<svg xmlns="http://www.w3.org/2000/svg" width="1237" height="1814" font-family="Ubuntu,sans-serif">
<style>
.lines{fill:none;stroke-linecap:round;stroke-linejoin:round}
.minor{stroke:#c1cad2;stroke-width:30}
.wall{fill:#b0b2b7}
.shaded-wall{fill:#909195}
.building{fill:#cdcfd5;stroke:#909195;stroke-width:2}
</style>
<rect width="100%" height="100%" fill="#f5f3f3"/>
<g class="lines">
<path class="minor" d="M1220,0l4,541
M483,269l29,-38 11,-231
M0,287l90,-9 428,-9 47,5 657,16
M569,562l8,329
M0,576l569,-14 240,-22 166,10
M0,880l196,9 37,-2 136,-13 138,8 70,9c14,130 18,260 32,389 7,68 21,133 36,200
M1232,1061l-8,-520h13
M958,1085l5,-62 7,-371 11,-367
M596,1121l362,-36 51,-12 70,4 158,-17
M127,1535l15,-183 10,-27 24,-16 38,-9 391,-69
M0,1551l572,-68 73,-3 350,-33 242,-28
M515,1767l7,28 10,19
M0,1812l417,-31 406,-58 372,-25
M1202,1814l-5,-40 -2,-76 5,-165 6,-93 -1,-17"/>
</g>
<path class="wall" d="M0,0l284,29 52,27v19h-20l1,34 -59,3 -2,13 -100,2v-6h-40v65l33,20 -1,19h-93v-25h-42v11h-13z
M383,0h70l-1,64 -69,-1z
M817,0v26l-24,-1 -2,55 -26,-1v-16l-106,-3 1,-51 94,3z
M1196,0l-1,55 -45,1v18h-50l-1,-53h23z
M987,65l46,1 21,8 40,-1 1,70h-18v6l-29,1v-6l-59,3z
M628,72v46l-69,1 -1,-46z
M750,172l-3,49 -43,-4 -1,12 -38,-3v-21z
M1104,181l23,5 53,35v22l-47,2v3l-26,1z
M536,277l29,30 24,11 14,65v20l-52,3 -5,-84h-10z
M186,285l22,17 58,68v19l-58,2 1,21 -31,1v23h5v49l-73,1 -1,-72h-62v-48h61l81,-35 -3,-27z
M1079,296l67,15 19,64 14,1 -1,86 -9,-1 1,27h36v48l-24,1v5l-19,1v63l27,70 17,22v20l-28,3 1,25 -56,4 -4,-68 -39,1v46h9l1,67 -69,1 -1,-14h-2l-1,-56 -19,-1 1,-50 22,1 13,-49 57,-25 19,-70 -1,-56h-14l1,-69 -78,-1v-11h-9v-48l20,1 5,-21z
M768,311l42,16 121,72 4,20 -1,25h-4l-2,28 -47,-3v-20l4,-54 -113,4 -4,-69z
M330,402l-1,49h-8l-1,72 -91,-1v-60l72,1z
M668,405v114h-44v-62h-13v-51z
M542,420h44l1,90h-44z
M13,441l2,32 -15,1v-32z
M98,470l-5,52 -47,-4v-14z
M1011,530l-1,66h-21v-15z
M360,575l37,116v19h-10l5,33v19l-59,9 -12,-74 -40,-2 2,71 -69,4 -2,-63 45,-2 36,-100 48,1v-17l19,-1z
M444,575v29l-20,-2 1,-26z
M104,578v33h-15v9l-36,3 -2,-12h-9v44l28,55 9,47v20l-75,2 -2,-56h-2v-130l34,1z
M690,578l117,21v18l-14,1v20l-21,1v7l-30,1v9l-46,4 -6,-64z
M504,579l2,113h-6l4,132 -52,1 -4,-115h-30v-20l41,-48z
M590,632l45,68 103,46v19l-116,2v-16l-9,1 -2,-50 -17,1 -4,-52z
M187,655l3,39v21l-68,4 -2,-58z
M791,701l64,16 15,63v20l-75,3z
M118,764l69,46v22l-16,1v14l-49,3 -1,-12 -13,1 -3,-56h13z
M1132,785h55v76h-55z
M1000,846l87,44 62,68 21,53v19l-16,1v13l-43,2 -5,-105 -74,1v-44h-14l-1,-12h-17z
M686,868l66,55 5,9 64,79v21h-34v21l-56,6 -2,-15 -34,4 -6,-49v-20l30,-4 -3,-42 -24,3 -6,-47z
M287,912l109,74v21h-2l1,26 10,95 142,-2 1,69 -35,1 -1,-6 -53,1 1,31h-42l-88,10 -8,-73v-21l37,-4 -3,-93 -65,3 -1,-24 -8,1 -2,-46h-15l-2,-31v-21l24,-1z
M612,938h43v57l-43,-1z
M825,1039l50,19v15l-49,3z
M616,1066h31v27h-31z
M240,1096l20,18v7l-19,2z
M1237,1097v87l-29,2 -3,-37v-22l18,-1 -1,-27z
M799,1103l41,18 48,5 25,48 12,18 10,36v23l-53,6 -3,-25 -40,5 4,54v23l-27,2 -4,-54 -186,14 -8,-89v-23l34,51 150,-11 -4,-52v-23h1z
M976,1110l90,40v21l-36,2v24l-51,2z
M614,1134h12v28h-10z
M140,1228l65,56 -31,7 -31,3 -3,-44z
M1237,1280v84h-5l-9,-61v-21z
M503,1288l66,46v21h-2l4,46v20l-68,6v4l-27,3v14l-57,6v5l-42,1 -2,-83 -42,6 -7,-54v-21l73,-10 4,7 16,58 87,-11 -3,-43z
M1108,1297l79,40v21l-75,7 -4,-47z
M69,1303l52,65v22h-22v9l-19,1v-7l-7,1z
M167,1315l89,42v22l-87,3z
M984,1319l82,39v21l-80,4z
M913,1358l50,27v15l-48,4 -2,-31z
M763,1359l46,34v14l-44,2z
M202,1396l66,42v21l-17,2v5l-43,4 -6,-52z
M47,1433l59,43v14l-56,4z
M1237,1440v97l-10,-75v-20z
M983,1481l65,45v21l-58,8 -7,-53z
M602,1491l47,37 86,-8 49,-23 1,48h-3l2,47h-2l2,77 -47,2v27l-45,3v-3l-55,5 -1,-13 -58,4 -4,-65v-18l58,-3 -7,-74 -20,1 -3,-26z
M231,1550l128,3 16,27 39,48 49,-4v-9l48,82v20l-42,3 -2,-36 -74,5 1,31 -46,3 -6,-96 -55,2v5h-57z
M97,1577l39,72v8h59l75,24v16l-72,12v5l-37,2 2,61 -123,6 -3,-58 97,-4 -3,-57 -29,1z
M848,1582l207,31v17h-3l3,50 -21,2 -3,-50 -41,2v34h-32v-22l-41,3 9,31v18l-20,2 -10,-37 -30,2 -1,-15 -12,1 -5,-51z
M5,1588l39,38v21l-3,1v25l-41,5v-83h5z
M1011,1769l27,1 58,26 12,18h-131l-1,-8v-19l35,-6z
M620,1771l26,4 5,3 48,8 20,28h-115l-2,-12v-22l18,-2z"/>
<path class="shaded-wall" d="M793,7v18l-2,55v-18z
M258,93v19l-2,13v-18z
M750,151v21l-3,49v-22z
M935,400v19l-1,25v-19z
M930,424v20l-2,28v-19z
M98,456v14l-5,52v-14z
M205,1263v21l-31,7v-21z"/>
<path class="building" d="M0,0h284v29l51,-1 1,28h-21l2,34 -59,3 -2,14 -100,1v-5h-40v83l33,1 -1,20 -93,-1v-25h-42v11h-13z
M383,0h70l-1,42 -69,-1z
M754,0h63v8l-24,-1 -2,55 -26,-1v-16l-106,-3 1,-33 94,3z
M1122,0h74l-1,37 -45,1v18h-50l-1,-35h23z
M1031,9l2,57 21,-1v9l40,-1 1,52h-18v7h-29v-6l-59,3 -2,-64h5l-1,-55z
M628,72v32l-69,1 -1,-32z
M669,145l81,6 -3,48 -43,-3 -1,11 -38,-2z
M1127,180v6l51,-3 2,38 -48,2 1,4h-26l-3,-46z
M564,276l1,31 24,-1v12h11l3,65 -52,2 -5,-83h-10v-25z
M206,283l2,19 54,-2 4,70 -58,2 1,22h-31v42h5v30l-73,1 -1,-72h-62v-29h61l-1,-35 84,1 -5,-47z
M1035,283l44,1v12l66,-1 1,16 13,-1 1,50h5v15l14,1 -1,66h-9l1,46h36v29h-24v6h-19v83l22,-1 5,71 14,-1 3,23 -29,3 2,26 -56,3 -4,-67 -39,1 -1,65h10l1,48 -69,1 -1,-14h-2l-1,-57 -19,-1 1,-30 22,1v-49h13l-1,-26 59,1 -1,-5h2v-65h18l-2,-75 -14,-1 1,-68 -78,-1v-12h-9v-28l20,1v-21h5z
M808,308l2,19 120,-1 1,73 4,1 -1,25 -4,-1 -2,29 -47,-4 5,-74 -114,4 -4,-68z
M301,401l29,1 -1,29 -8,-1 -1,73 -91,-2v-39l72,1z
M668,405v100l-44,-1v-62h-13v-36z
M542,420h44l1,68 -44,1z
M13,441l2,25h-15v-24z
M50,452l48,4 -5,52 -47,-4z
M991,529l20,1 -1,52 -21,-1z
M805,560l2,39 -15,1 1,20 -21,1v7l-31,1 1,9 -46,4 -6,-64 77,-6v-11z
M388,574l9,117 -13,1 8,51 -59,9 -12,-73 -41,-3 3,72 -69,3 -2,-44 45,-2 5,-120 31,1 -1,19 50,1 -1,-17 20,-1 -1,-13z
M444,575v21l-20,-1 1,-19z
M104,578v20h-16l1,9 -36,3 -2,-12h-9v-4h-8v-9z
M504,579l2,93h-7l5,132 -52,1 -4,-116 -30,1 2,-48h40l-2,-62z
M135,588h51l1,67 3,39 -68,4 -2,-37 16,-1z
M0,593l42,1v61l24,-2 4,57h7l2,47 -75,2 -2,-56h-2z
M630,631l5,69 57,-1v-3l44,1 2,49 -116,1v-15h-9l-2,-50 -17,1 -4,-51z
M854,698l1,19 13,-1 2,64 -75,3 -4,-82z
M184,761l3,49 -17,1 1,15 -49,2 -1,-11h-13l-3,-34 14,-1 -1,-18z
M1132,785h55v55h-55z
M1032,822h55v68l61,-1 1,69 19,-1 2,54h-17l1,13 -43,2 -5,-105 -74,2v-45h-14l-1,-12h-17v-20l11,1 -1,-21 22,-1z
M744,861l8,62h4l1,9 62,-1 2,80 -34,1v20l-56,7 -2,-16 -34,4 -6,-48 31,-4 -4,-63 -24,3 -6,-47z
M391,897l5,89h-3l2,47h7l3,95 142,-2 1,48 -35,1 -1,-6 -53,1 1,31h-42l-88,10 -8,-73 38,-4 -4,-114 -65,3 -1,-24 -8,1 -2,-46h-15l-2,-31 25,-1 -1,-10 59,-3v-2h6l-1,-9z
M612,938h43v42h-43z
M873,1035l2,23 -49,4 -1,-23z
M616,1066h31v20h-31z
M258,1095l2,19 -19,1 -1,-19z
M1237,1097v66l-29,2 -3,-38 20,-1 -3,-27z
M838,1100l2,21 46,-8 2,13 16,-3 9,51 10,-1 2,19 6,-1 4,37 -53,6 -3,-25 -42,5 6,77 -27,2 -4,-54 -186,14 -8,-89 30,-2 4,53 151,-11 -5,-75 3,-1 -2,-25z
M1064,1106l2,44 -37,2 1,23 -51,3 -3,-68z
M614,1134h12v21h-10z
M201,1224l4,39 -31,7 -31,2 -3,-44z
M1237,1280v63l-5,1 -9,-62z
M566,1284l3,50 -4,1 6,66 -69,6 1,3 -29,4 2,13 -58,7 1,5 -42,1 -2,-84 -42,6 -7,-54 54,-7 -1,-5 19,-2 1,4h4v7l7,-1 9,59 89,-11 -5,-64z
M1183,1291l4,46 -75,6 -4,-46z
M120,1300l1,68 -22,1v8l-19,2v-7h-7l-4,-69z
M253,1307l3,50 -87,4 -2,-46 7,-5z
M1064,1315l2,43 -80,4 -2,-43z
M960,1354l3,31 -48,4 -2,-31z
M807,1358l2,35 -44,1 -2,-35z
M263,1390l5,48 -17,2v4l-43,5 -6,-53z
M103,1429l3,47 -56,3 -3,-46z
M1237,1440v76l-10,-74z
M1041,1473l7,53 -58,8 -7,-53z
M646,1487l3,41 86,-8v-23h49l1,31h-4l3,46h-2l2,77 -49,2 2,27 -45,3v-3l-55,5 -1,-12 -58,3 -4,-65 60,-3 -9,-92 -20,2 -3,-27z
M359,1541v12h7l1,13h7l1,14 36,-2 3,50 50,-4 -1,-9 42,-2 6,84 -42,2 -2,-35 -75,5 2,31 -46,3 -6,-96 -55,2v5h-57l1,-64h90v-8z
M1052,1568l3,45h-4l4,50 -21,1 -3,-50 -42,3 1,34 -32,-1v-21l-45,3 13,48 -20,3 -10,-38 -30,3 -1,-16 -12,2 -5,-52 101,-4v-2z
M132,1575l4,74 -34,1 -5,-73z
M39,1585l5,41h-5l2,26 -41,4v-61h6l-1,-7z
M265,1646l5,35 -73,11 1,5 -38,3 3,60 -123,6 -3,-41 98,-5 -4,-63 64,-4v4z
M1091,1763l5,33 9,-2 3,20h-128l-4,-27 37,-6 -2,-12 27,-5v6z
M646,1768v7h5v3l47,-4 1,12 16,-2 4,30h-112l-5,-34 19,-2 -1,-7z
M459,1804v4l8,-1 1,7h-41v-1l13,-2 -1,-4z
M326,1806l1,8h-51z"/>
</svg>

──────

Instructions for the task
The line above containing "M0,287l90,-9 428,-9 47,5 657,16", the line containing "M1079,296l67,15 19,64 14,1", and every line between them are to be transcribed exactly; no other line is wanted.

Reply
M0,287l90,-9 428,-9 47,5 657,16
M569,562l8,329
M0,576l569,-14 240,-22 166,10
M0,880l196,9 37,-2 136,-13 138,8 70,9c14,130 18,260 32,389 7,68 21,133 36,200
M1232,1061l-8,-520h13
M958,1085l5,-62 7,-371 11,-367
M596,1121l362,-36 51,-12 70,4 158,-17
M127,1535l15,-183 10,-27 24,-16 38,-9 391,-69
M0,1551l572,-68 73,-3 350,-33 242,-28
M515,1767l7,28 10,19
M0,1812l417,-31 406,-58 372,-25
M1202,1814l-5,-40 -2,-76 5,-165 6,-93 -1,-17"/>
</g>
<path class="wall" d="M0,0l284,29 52,27v19h-20l1,34 -59,3 -2,13 -100,2v-6h-40v65l33,20 -1,19h-93v-25h-42v11h-13z
M383,0h70l-1,64 -69,-1z
M817,0v26l-24,-1 -2,55 -26,-1v-16l-106,-3 1,-51 94,3z
M1196,0l-1,55 -45,1v18h-50l-1,-53h23z
M987,65l46,1 21,8 40,-1 1,70h-18v6l-29,1v-6l-59,3z
M628,72v46l-69,1 -1,-46z
M750,172l-3,49 -43,-4 -1,12 -38,-3v-21z
M1104,181l23,5 53,35v22l-47,2v3l-26,1z
M536,277l29,30 24,11 14,65v20l-52,3 -5,-84h-10z
M186,285l22,17 58,68v19l-58,2 1,21 -31,1v23h5v49l-73,1 -1,-72h-62v-48h61l81,-35 -3,-27z
M1079,296l67,15 19,64 14,1 -1,86 -9,-1 1,27h36v48l-24,1v5l-19,1v63l27,70 17,22v20l-28,3 1,25 -56,4 -4,-68 -39,1v46h9l1,67 -69,1 -1,-14h-2l-1,-56 -19,-1 1,-50 22,1 13,-49 57,-25 19,-70 -1,-56h-14l1,-69 -78,-1v-11h-9v-48l20,1 5,-21z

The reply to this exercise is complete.